A Study on the Simcho of Wooden Pagodas in Baekjae

백제의 심초 및 사리봉안

  • Jung, Ja Young (Buyeo National Research Institute of Cultural Heritage)
  • Received : 2008.08.25
  • Accepted : 2008.10.10
  • Published : 2008.10.30

Abstract

Recently, there has been an increase in excavation studies of wood pagodas from the Three Kingdoms and Unified Shilla periods and new data related to wood pagoda erection are being found bringing about progress in research on this field. In other words, studies on wooden pagodas in Korea were composed mainly of flat, axis construction techniques and sarijangeomgu, but by acquiring new data, it has now become possible to study not only the stylobate construction procedure and transition, but also studies on restoring wooden pagodas. Furthermore, pagoda sites similar to this were found in China and Japan as well, making it possible to make comparative studies among ancient wooden pagodas possible. In this paper, the main remains were set as Baekjae wooden pagodas, which were the most frequently studied and among the wooden pagodas, the simcho (central base stone) and sarira housing locations. In result, simcho can be found changing its position from underground ${\rightarrow}$ halfway underground ${\rightarrow}$ above ground. Baekjae wooden pagodas up until the mid sixth century located at Neungsan-ri saji (AD 567) and Wangheungsaji (AD 577) had its simcho located underground and later it was constructed halfway underground and then above ground.
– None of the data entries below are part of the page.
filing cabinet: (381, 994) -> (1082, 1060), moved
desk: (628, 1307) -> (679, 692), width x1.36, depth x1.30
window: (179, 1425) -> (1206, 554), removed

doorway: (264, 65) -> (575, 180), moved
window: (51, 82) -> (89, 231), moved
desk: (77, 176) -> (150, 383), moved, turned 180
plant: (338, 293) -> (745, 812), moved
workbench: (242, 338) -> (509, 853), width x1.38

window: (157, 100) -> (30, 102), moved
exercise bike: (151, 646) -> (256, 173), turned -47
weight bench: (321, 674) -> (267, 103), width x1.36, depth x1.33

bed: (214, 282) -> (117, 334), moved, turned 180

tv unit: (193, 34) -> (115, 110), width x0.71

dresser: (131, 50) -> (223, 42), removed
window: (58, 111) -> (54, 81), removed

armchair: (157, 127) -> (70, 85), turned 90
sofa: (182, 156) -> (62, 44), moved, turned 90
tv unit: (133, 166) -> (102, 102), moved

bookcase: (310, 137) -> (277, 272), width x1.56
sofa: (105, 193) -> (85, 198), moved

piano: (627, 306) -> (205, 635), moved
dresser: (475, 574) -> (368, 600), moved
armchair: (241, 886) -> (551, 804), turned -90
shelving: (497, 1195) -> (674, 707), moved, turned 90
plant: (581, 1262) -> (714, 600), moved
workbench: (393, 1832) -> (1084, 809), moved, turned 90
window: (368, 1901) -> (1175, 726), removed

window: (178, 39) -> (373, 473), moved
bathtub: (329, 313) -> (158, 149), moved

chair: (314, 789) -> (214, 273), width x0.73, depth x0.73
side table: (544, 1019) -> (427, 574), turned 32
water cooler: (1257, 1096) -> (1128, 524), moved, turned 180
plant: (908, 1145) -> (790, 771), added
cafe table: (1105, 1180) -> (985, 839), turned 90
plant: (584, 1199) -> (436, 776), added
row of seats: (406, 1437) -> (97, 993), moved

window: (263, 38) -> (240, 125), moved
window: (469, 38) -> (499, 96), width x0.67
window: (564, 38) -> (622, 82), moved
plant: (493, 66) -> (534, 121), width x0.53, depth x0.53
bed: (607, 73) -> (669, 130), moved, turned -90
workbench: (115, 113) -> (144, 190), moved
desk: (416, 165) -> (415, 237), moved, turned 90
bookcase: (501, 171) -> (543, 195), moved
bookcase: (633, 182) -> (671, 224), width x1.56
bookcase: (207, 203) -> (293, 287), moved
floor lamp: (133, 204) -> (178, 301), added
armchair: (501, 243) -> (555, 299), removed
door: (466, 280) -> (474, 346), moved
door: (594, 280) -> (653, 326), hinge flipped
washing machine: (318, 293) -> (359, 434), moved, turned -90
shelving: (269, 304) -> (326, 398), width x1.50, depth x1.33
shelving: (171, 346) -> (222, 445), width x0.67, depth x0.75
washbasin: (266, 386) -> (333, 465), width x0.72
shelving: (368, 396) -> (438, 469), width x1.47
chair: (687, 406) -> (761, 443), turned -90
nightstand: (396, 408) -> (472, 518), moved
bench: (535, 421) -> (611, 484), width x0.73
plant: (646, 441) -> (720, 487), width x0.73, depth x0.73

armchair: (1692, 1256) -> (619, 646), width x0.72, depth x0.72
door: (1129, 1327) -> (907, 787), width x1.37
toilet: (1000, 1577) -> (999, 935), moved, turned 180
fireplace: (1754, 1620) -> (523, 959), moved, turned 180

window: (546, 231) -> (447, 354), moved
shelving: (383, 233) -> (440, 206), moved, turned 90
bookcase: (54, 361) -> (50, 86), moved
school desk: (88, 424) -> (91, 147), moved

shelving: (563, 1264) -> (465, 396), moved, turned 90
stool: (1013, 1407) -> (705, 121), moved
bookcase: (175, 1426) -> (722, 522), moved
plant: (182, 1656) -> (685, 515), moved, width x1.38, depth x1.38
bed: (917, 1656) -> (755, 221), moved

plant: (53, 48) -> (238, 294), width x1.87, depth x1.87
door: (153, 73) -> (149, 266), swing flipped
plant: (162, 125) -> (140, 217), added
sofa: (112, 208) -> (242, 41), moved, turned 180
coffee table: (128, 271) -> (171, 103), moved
It was confirmed that in the 7th century, it became customary to place above ground as seen in the Jaeseoksaji (AD639) and Hwangnyongsaji (AD645) wooden pagoda sites. The sarira was usually located on the south side of the simcho, but gradually changed to the center. In particular, sarira were combined in the simcho in the mid sixth century at the Wangheungsaji. This is approximately 11 years earlier than the Bijosa (AD 588) simcho found in Japan and this was not found even in the simcho of wooden pagodas in Yeongnyeongsa (AD 516) and Jopaengseong temple (AD 535~561) of China showing that the Wangheungsaji simcho was the earliest of its kind.